Wales did well in making sure the poorest pupils had laptops during lockdown but home learning hours were amongst the lowest in the UK, a new study has found.
Education Policy Institute analysis concluded support for children with additional learning needs was insufficient in all parts of the UK.
Disadvantaged pupils lost out most where there were delays and poor decisions, the report said.
Schools reopened fully last month.
But some pupils are having to learn at home again while they self-isolate due to coronavirus cases in their schools.
The Nuffield Foundation-funded study compared the support for education across Wales, Scotland, England and Northern Ireland during the height of the pandemic.
Schools in Wales closed in March with some remaining open for key workers and vulnerable children.
According to the report, only 4% of Wales' vulnerable pupils attended school during this period - more than in Northern Ireland but lower than the 6.7% in England.
It said there were big differences in the amount of time out of school across the four UK nations because of varying school holiday and term dates.

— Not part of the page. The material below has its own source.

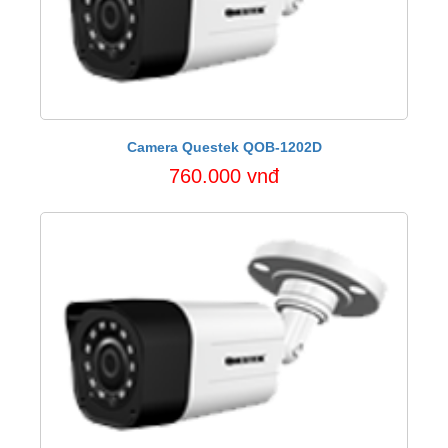
Camera Questek QOB-1202D
760.000 vnđ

This ranged from 14 weeks in England, around 13 weeks in Wales, 12 weeks in Northern Ireland and up to 11 weeks were lost in Scotland.
A rapid provision of laptops and internet routers to poorer pupils in Wales is described as "commendable", and was due to established local structures, the report said.
Welsh school pupils who did not have their own internet-connected devices were provided with school laptops and 4G mobile wi-fi under a £3m scheme.
But Wales lagged behind in home learning - only 15% or less of Welsh pupils learned for four or more hours per day, compared to around a quarter in London and the south-east of England.
Wales was the only part of the UK where legal duties to provide for pupils with special educational needs were not weakened, but the report found that support for these pupils was "insufficient across all UK nations".
Executive chairman of the Education Policy Institute David Laws said: "Whether it's rolling out equipment for home learning or offering financial support to disadvantaged families, the most successful policies were those that relied on existing infrastructure and expertise, rather than hastily created, unproven delivery models.
"Devolution also played an important role, given that support delivered at a local level in close partnership with schools seems to have been more effective.
"The education systems of all four UK nations will be tested once again over the next few months."
He said because teaching time had already been lost this year, governments could not afford "any more costly policy errors", saying they "must follow the evidence on what is proven to work".
Parents gave a mixed picture of their experiences of learning under lockdown.
Eithne Hughes, director of the Association of School and College Leaders Cymru said: "t is quite a challenge to provide remote education in addition to delivering classroom teaching, but schools are nevertheless doing their very best on this front.
"They have learned a lot from the experience of lockdown and we are now in a much better place than we were back in March."